The HOME Counties!! I mean, the sort of thing we’re reading about and seeing on our televisions usually takes place in faraway places of which we know little. Like Wales or the North East. But now – now the water is lapping over the well-heeled doorsteps of the Home Counties! I mean, we’re all very sorry for the poor souls who choose to live on the Somerset Levels, but they do seem to have quite a lot of canoes down there. And tractors.
        
But here, in the Home Counties, such outlandishly yeoman-like modes of transport are rare. So yesterday, after much arguing and pleading, yes pleading – I persuaded the young man with the wire in his ear to accompany me, in his four-wheel drive vehicle, to the hitherto peaceful village of Ottery St Hilda – a picture postcard piece of English perfection so recently inundated by Thames water - eagerly seeking the weak and vulnerable, there to offer what comfort I could. We did not fare well. First, local police would not allow us to enter the village, even after I told them who I was. The officer in question said, “Yes sir, they all say that.” Then, when the young man with the wire in his ear intervened and showed his badge of authority, despite the howling wind, I’m sure I heard the same officer say, “Look, James Bond, sod off and take the old geezer with you!" 
              
This affront stirred the young man with the wire in his ear into action and from the rear of his vehicle he deployed a small rubber craft which he inflated via some sort of pump arrangement connected to the engine of his car. I was touched to see written on what appeared to be the stern of this vessel, “Archie Aid – Spiritual Succour” I was then given a short plastic oar, urged to hop aboard, and along with the young man with the wire in his ear, rowed strongly for what we took to be the local community centre. Sadly, our voyage was short. The jerk caused by our little craft still being connected to the inflation device cast us both into the water. Worse, as the recalcitrant policeman waded to our rescue – laughing, I have to say – the young man with the wire in his ear’s side arm, a small black automatic pistol, spilled from his jacket into the water.

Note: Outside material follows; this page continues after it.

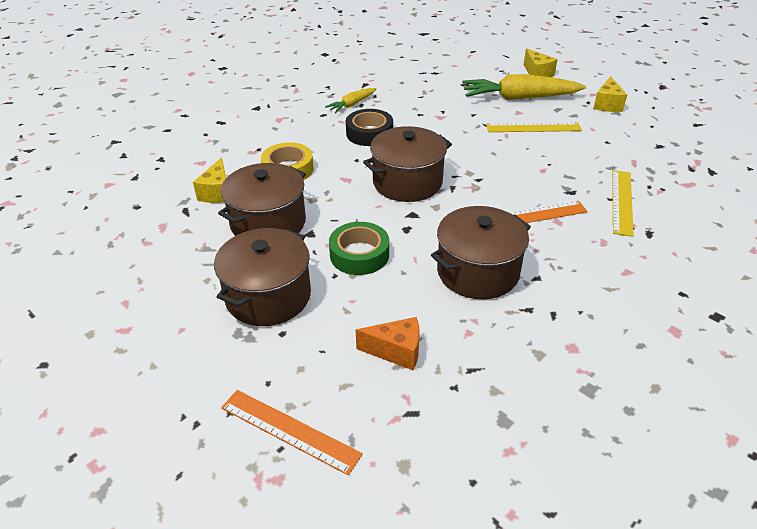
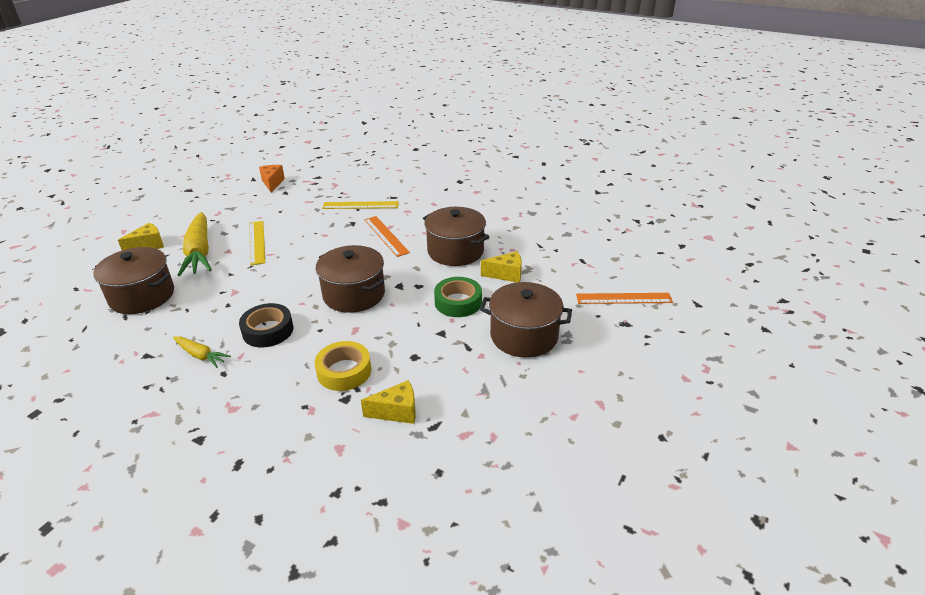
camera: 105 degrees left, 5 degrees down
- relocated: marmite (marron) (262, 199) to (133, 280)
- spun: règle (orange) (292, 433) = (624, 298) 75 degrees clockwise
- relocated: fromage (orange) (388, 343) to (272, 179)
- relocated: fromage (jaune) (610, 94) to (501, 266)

So I am writing this from a relatively comfortable cell somewhere in England. The young man with the wire in his ear was taken away some time ago by two large, stern looking fellows whilst I wait for the arrival of a solicitor whose services I am apparently entitled to.


Naturally, in the face of adversity, I ask myself, “What would Jesus have done?”

1 comment:

  1. Well, he would have gone by donkey for a start.